VA squads are specifically first company members not wearing Terminator armour, so you can scratch them from anything but 1st company.


----------



## Crimson Shadow (Jan 15, 2009)

I'm not convinced that ONLY the first company is Veteran Assault squads. It does say that when not in Terminator armor the First company can be fielded as VA troops. If you'll notice, all tactical, scouts, assault, and devastator squads are lead by a veteran sergeant. This is in addition to the fact that all Honor Guards which accompany the Company Captain are entirely veteran troops. It seems to me that each company has to have a pool of Veteran Marines to fill the sergeant roles and honor guard roles. These could easily be extended to include Veteran Assault squads. Making the First Company the "best of the best" so to speak. Not saying it's so, but it makes sense to me.
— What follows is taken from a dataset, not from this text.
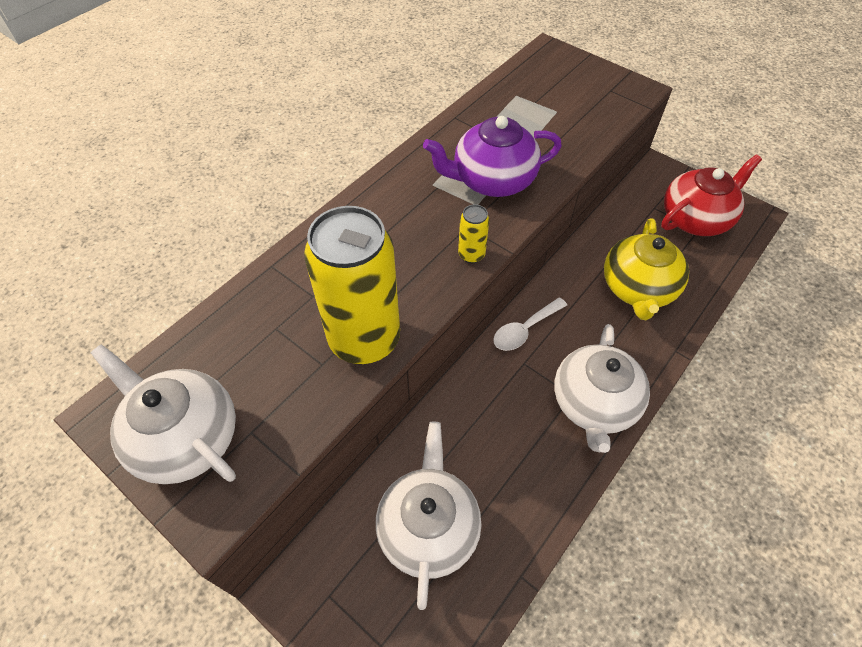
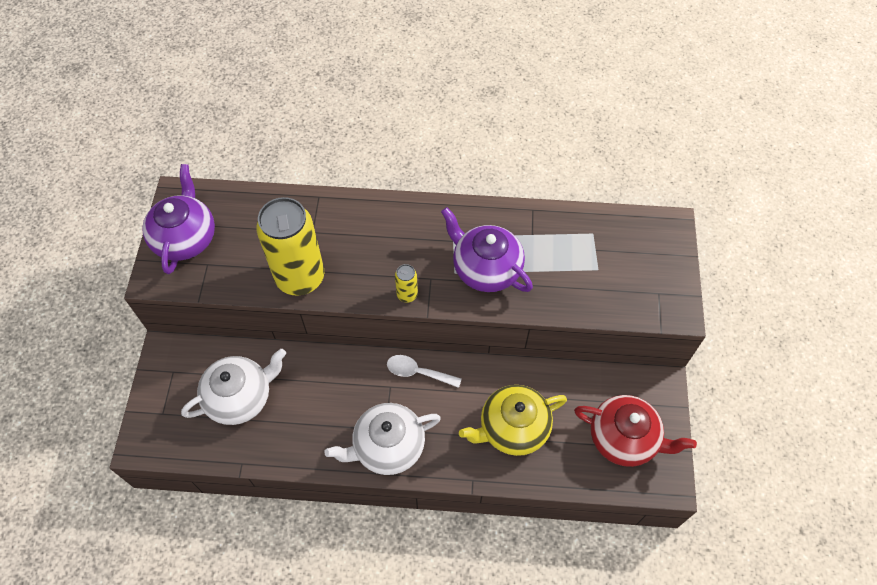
camera: 55 degrees right, 5 degrees up
(185, 437) = (185, 238): white teapot -> purple teapot

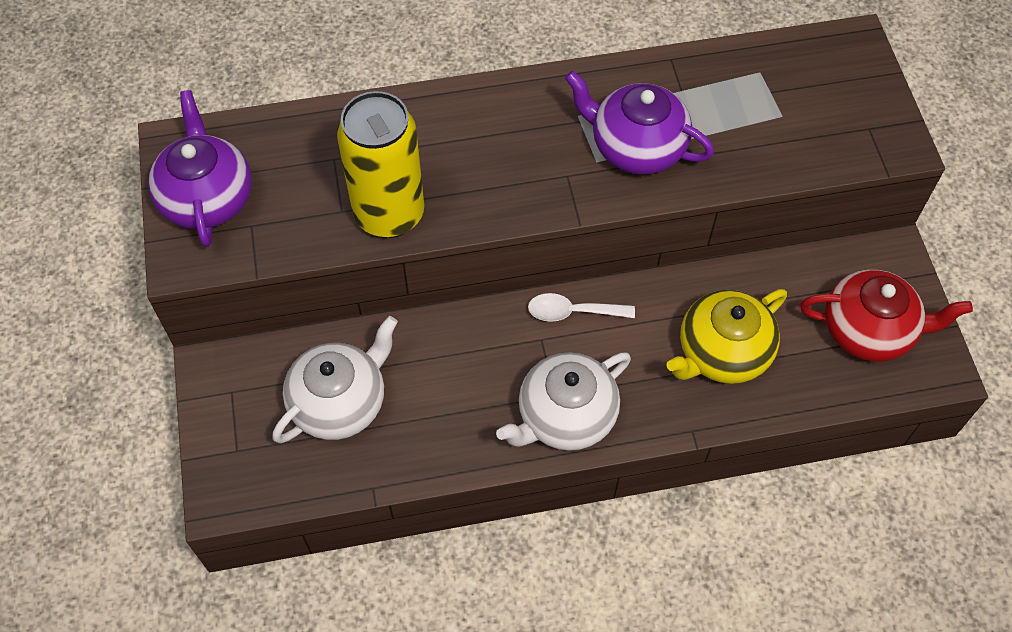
camera: 15 degrees left, 0 degrees up
(407, 295) = (543, 203): yellow can -> none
Although in rereading the codex, they do make a point of showing the Skull shoulder badge for Veteran Assault Squads.


----------



## Skye (Oct 22, 2008)

True enough, but I would say that Sgts. are just those that are close to being put into 1st company. Terminators are all 1st company, and when they take off thier armour they are Vet. Assault marines, but they are still first company. It actually states that much in the codex just below them on the bottom of the page. Also (as you said) they make a point of putting the skull marking next to their picture.
("their" being Vet. assault marines )


----------



## Crimson Shadow (Jan 15, 2009)

Maybe when we get a new Codex, fingers crossed for March of '10, our questions will be answered.


----------



## Skye (Oct 22, 2008)

I have heard from an ex-redshirt that it will most likely be released OCTOBER '10.


----------